1. Dyrektor Instytutu jest powoływany przez Prezesa Rady Ministrów
za: http://www.abc.com.pl/du-akt/-/akt/dz-u-2018-538
Zatem pytanie brzmi: Kto jest dyrektorem instytutu?
Dnia 11 czerwca 2018 12:00 bip <[email protected]> napisał(a):
Szanowny Panie,
Uprzejmie informuję, że stanowisko Dyrektora Instytutu Współpracy Polsko-Węgierskiej im. Wacława Felczaka nie zostało jeszcze obsadzone.
Z poważaniem,
AGNIESZKA KOWALska
główny specjalista
ps 1. Najciekawsze w tej korespondencji są daty i godziny: II odpowiedź jest blisko godzinę przed zadaniem pytanie! Zaś przyszła na skrzynkę 25 czerwca...

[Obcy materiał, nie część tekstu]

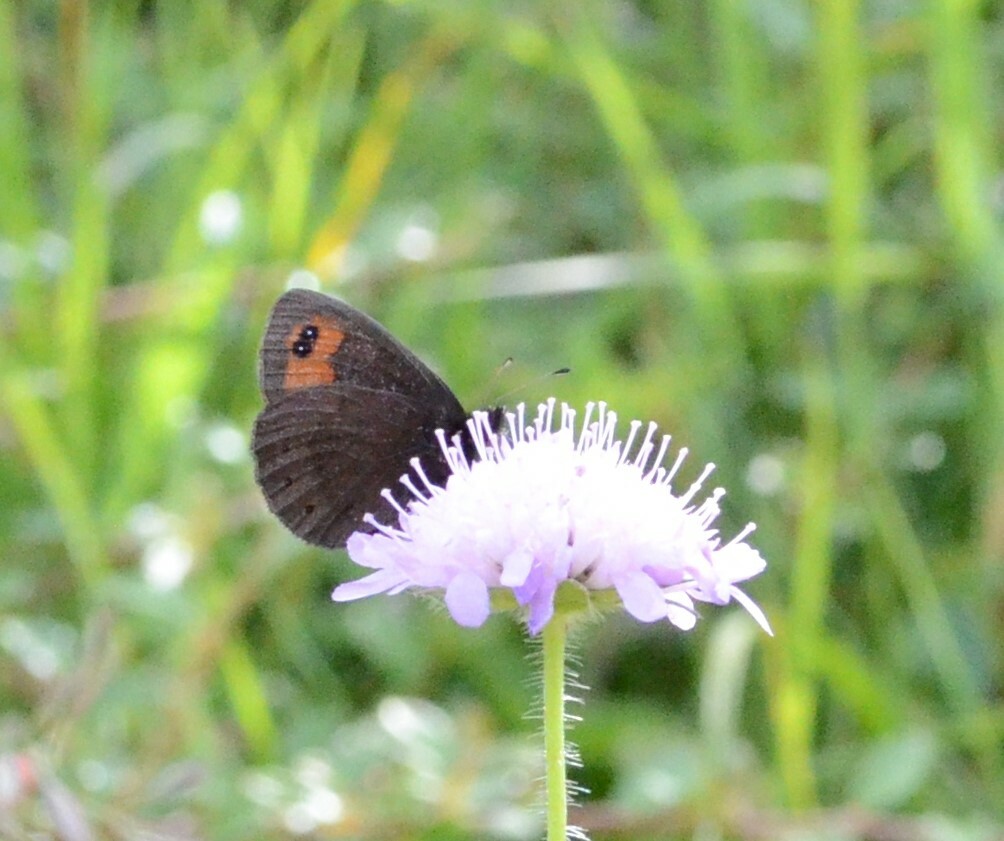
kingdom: Animalia
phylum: Arthropoda
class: Insecta
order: Lepidoptera
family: Nymphalidae
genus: Erebia
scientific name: Erebia meolans
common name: Piedmont ringlet
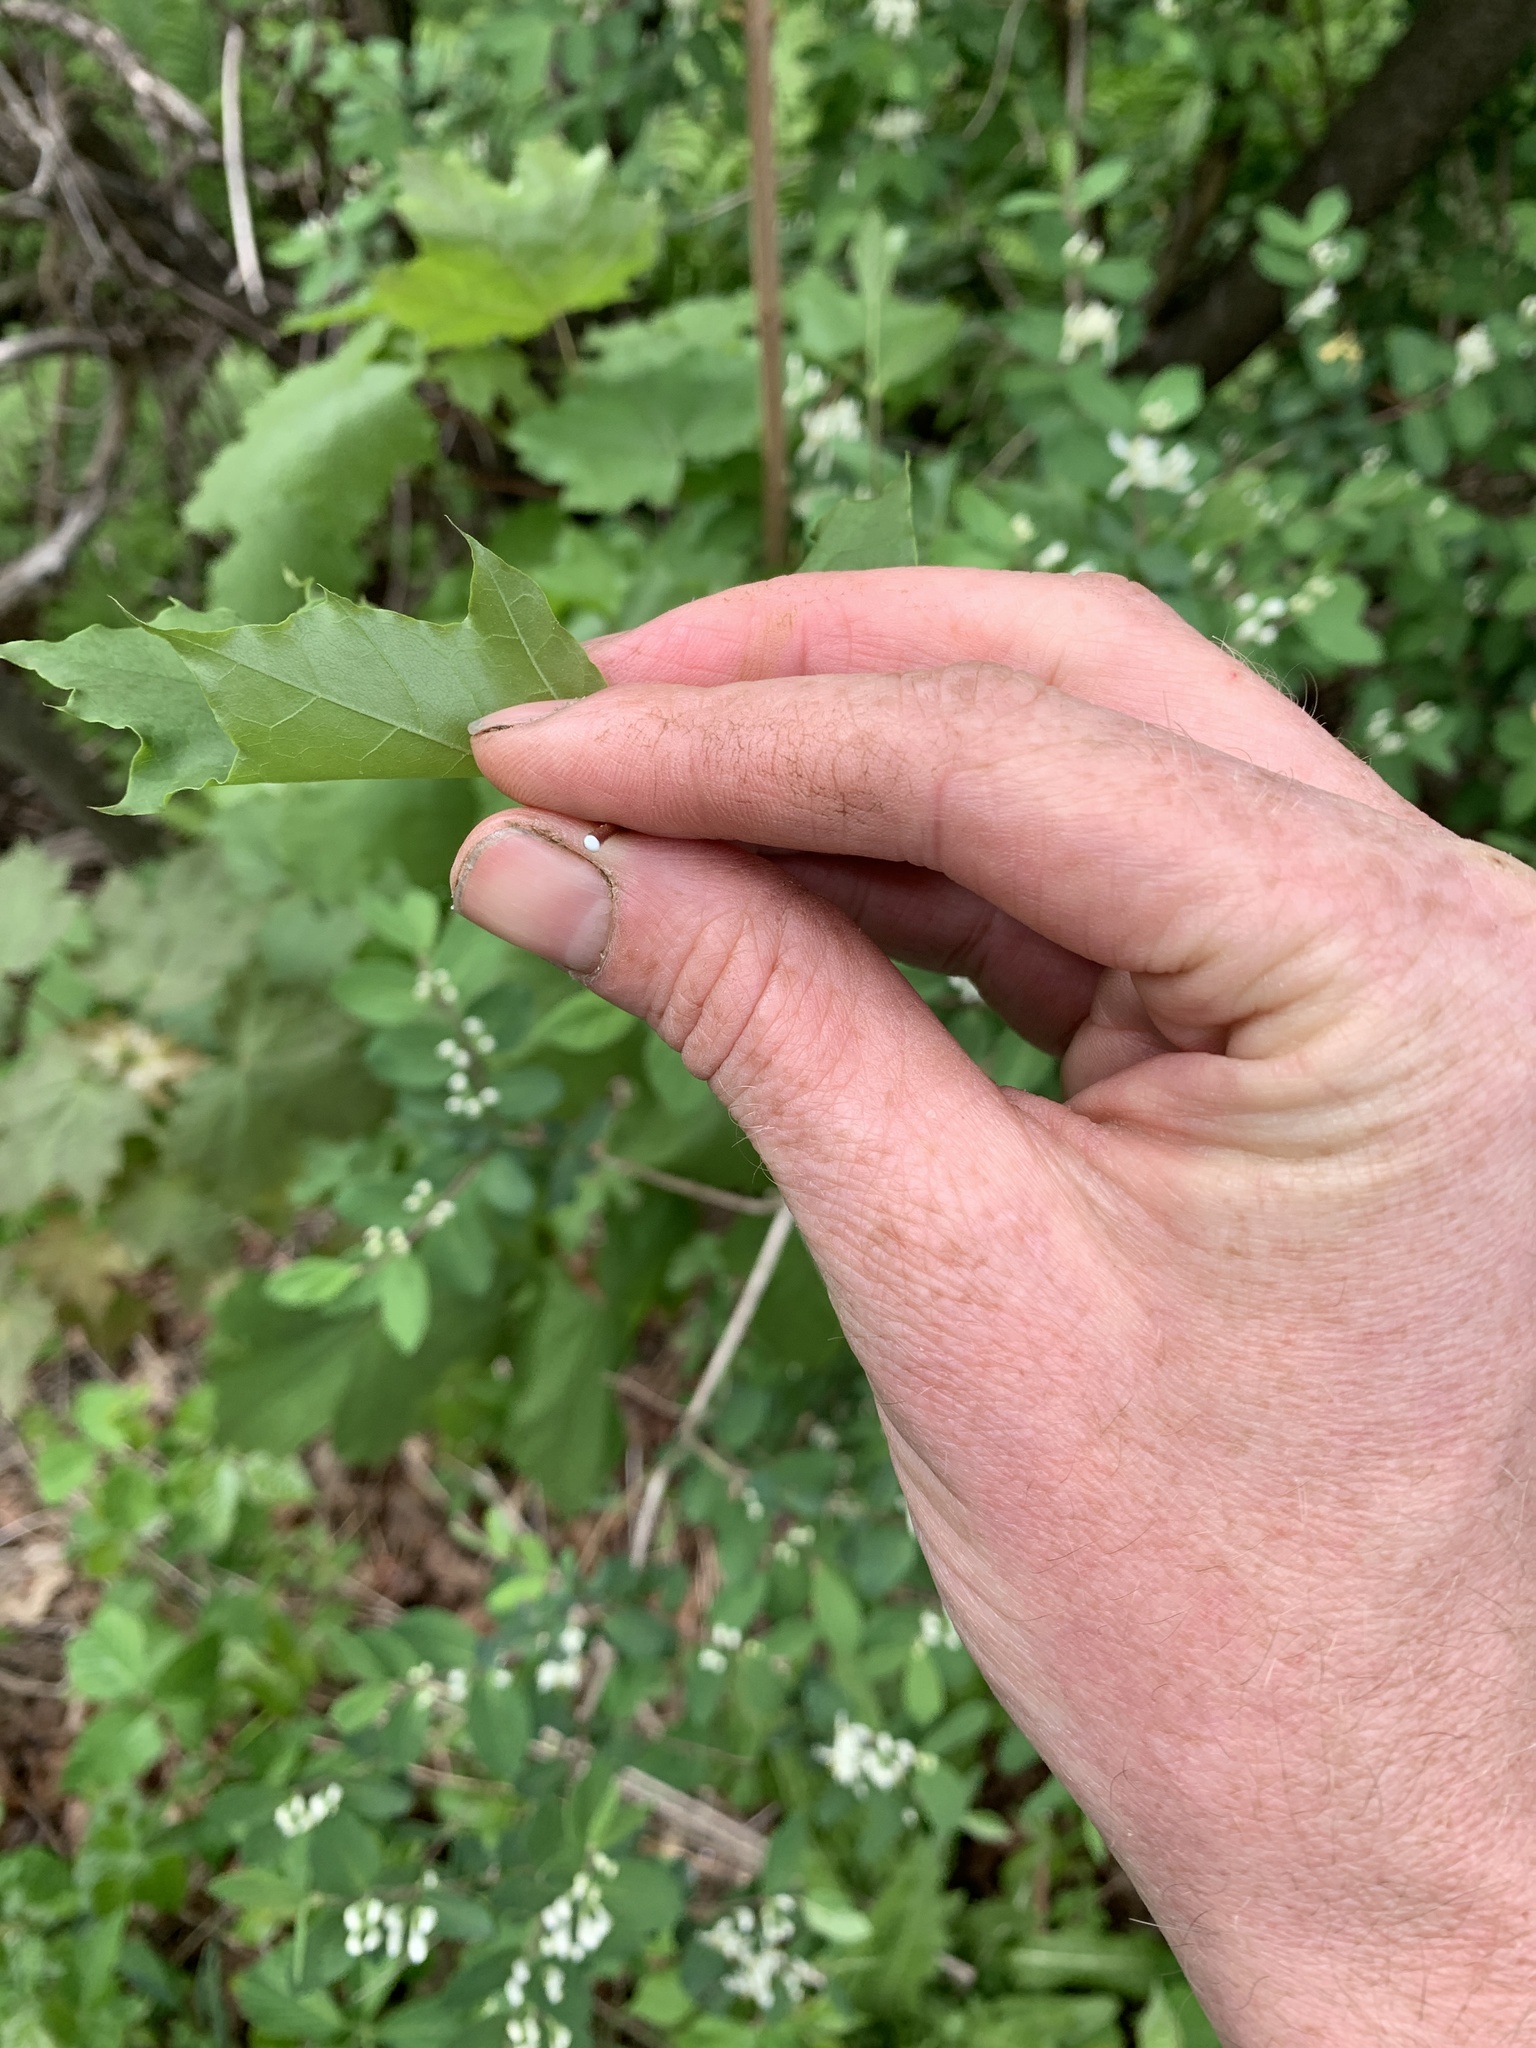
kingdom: Plantae
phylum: Tracheophyta
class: Magnoliopsida
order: Sapindales
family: Sapindaceae
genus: Acer
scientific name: Acer platanoides
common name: Norway maple
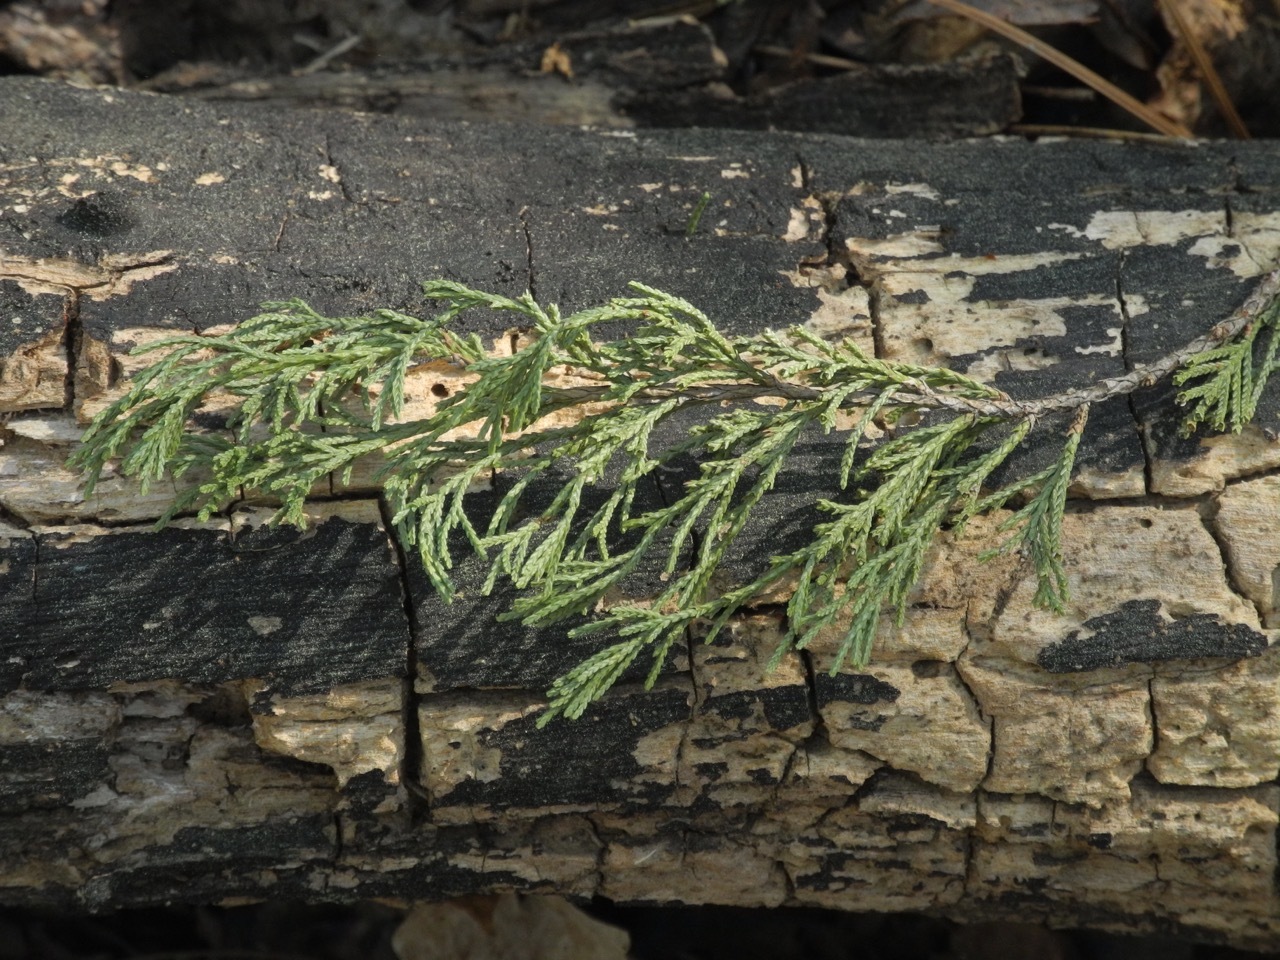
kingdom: Plantae
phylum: Tracheophyta
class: Pinopsida
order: Pinales
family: Cupressaceae
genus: Juniperus
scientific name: Juniperus virginiana
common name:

ps 2. Co z tym tytułowym "Berdyczowem"? Ano to, że nadawca miał pewność, iż w ciągu najbliższego półrocza list dotrze do adresata. Moje doświadczenia wykazują, że dzisiaj kwestii podnoszonej w korespondencji należy oczekiwać po 1,5 (po półtorej, jak zwykli mawiać półinteligenci z okolic KPRM) roku. Jednak i tutaj najwazniejsze są "białka", a nie gadanie.
tagi: kpa dowody archiwa
![]() |
marek-natusiewicz |
26 czerwca 2018 09:13 |
Komentarze:
![]() |
Grzeralts @marek-natusiewicz |
26 czerwca 2018 09:38 |
Papier wszystko zniesie. Wystarczy elegancko i skrupulatnie dokumentować fikcję, a nikt tego potem nie da rady odkręcić.
![]() |
marek-natusiewicz @Grzeralts 26 czerwca 2018 09:38 |
26 czerwca 2018 11:27 |
I właśnie o to chodzi, żeby nie było łatwo odkręcić - słowa ulatują!
![]() |
Grzeralts @marek-natusiewicz 26 czerwca 2018 11:27 |
26 czerwca 2018 15:15 |
To bardzo trudne, bo fikcję tworzy się łatwo, a rzetelne dokumenty wręcz przeciwnie. Obawiam się, że dziś w ogóle się takich nie tworzy.
![]() |
marek-natusiewicz @Grzeralts 26 czerwca 2018 15:15 |
26 czerwca 2018 16:58 |
Nie o rzetelność tych dokumentów idzie ale o sam fakt ich zaistnienia.
![]() |
Paris @Grzeralts 26 czerwca 2018 09:38 |
26 czerwca 2018 21:49 |
Dokladnie tak...
... tak jak to ostatnio uczynil PAD z tym nieszczesnym CPK... przyklepal... podpisal... no normalnie... jazda po bandzie...
... choc tak po prawdzie - to faktycznie - nie wiadomo co podpisal... czy zdawal sobie sprawe co podpisywal... po co... kto to widzial w ogole...
... ale banda presstytutek piane bije, a ze to LIPA to inna inszosc.
![]() |
OdysSynLaertesa @marek-natusiewicz |
27 czerwca 2018 12:57 |
Pisanie notatek i zamieszczanie w nich wszelkich zdań odrębnych i pytań, do wiadomości i za potwierdzeniem przełożonego lub jego kancelarii... Bezcenne
![]() |
OdysSynLaertesa @marek-natusiewicz 26 czerwca 2018 16:58 |
27 czerwca 2018 13:00 |
Dokładnie... I niech "oni" się martwią... Mogą nawet do szuflady schować, byle samemu mieć potwierdzoną kopię a najlepiej drugi egzemplarz z nadanym numerem ewidencyjnym. Nie po to żeby się kolegom pochwalić, ale dla siebie. Czasem jest to kwestia po prostu bezpieczeństwa.
![]() |
marek-natusiewicz @OdysSynLaertesa 27 czerwca 2018 13:00 |
27 czerwca 2018 20:33 |
Nie tylko bezpieczeństwa, ale także "dowodu w sprawie"... I to twardego dowodu, bo ma numer i pieczątkę sekretariatu. I dlatego Jaworowicz do lat "wentyluje"...
![]() |
Grzeralts @marek-natusiewicz 27 czerwca 2018 20:33 |
27 czerwca 2018 20:42 |
W dzisiejszych czasach często nawet email wystarczy.